Tuesday, February 09, 2010

Protecting Consumers

Becker and Posner both address the creation of the Consumer Financial Protection in the US. This agency emerges from the Obama administration partly in response to the arguably ill-informed decisions made by financial consumers during the last 10 years, and is heavily grounded in the behavioural ideas of Thaler and Sunstein. Posner argues that the current wave of regulation is excessive and gives the examples of smoking health warnings back in the 1960s and food safety inspections as legitimate forms of consumer protection. The difference between these and the financial decision making case, according to Posner, is that the market failure is clear in the case of both smoking and food safety legislation and the potential remedies are clear and welfare enhancing. He argues that potential market failures from poor financial decision making are harder to demonstrate and to remediate, leading to poorly targeted and expensive government regulation. He argues for obesity as a case where there may be a case for intervention arising from the high health-care cost externality resulting from elevated population chronic illness prevalance.

Becker is even tougher on the bill.

"I believe that a Consumer Financial Protection Agency will hurt rather than help consumers.
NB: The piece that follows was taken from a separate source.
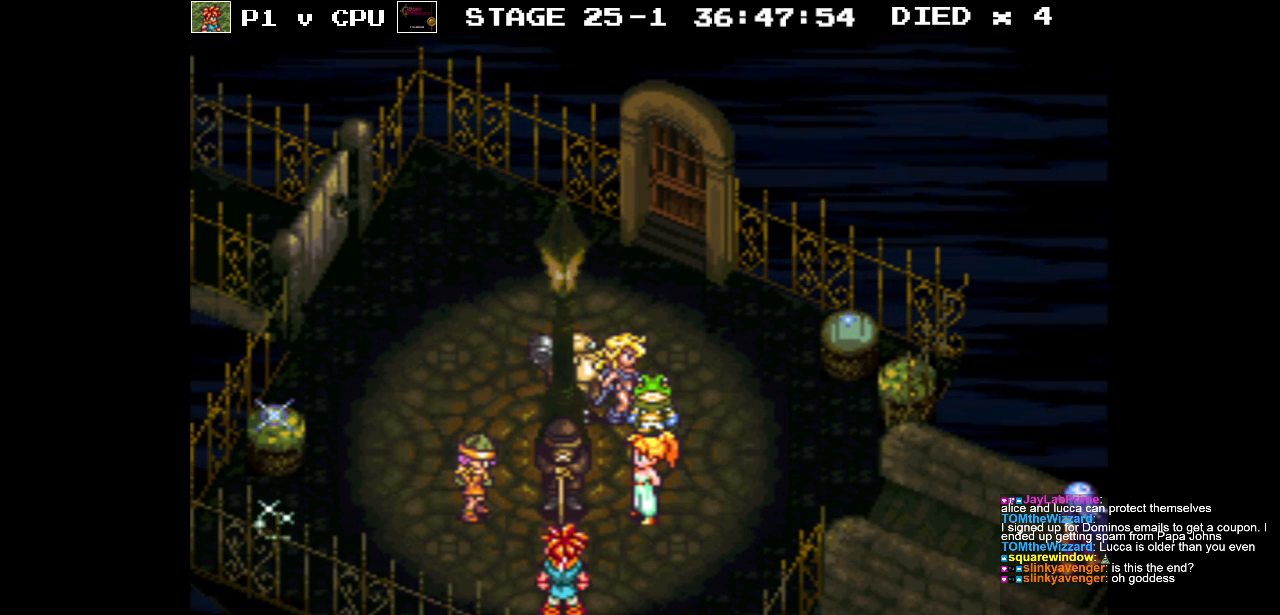
{"buttons": [], "events": []}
Despite the claim that ignorance induced many consumers with few resources to buy houses during the boom, consumers who bought a house then with almost no down payment and low interest rates were not displaying ignorance, but good sense." 


He makes the classical argument against behavioural intervention.
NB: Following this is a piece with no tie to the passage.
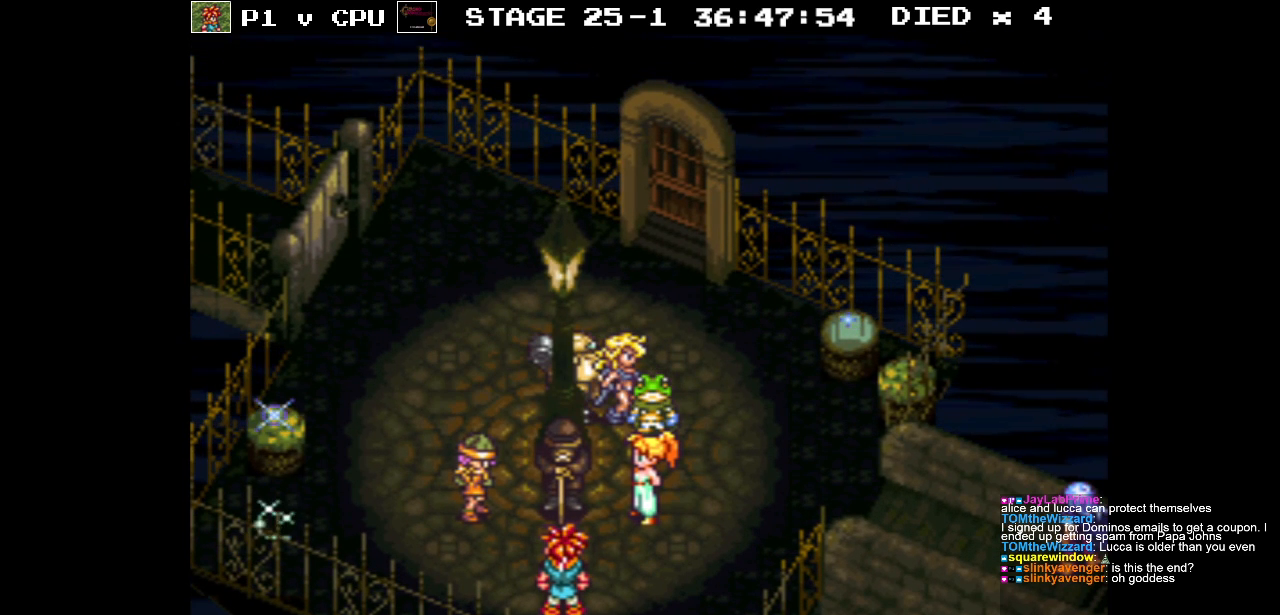
{"buttons": [], "events": []}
"In the vast majority of cases, consumers, even those with little education, know their own interests far better than government officials know them."

Becker is also far tougher on obesity externality arguments than Posner, arguing that they distort consumer decisions. He leans on the side of allowing insurers to price obesity into insurance costs, a debate that would be worth having here. 

3 comments:

Peter Carney said...

Pricing that reflects risk makes good sense.

Objective risky behaviours could be easily priced into health insurance plans--it's standard practice to do so for life assurance.

It doesn't affect the principle of 'community rating' if we believe that these behaviours (eating, drinking, smoking)are within our control, in the way that age and gender aren't.

By applying a loading you incentivise preventative effort and natural self-protection which mediate the occurrence of illness. When we don't: we create an environment that erodes this effort -- as my work on behavioural moral hazard discusses.

I suspect one basic reason we don't do it is due to the fact that those without insurance fall-back on public insurance and so, a la Rothschild-Stiglitz, it's good for the public purse if risky folk remain pooled in private insurance, making it expensive for them wouldn't be smart. This could be altered by changing the structures of the public system so that behaviours are factored into the pricing there too.

I've been thinking about these issues for a while - the big debate is only around the corner. From a quick analysis of google 'insights' its clear that health insurance is on peoples' mind in Ireland, this year more than ever before -- most likely as a result of large increases in premium prices.

The reality is that healthy people are not going to get able to continue carrying the can for their chubby boozy peers. To be fair, the negative externalities should be priced into these behaviours, a la the polluter pays principle.

There is a lot that could be done to improve welfare by ensuring that the healthier choice (i.e., the one with no negative externalities) is the easier choice.

Liam Delaney said...

Peter - is there any sense to the view that its hard to price obesity fairly into health insurance as some people have genetic predispositions whereas some people (like me) simply don't take good enough care of themselves. From the point of view of efficient pricing, this shouldn't matter. But from an equity point of view, it would seem unfair that someone with a genetic endowment or a serious illness would pay more and also it would not act as an incentive to improve behaviour.

Peter Carney said...

The mechanism for pricing would have to have to be sophisticated; serious thought and analysis would be required to design it, but it is possible.

One idea that comes to mind is physician diagnosis. Physicians are the best placed to offer a distinction between patient's diathesis and patient's behaviour. There might be significant administrative costs associated with this idea but it would certainly be a way.

Even with diathesis, except perhaps in exceptionally rare cases, obesity is not congenital and impervious to moderation. Perhaps disease-related bands or categories could be established (if there don't already exist) so that people could aim and be rewarded for achieving healthier and manageable body weight.

Another possible less resource demanding way is to estimate the full actuarial cost of (in this case) obesity and then, from available medical evidence, adjust it to account for genetic (non-choice) parts and behavioural (choice) parts. Insurance companies currently calculate much more complex equations; this one would not be any struggle.

Of course in areas such as smoking this is less of an issue. As I mentioned previously, all Life Assurance policies add a premium load for smokering and the insurance principle of Utmost Good Faith (or cotinine in blood) ensures this works.

Also, think of the signal here.

Somebody has just put a actuarial price on the cost of my current deleterious behaviour, as reflected in the premium differential. The general public simply don't have the mathematical ability or data to do this themselves. So it's highly useful information and a powerful signal that requires attention.

Well-considered pricing would effectively reward preventive effort and remove hazardous distortions created by blanket pricing; it is in everybody's interest.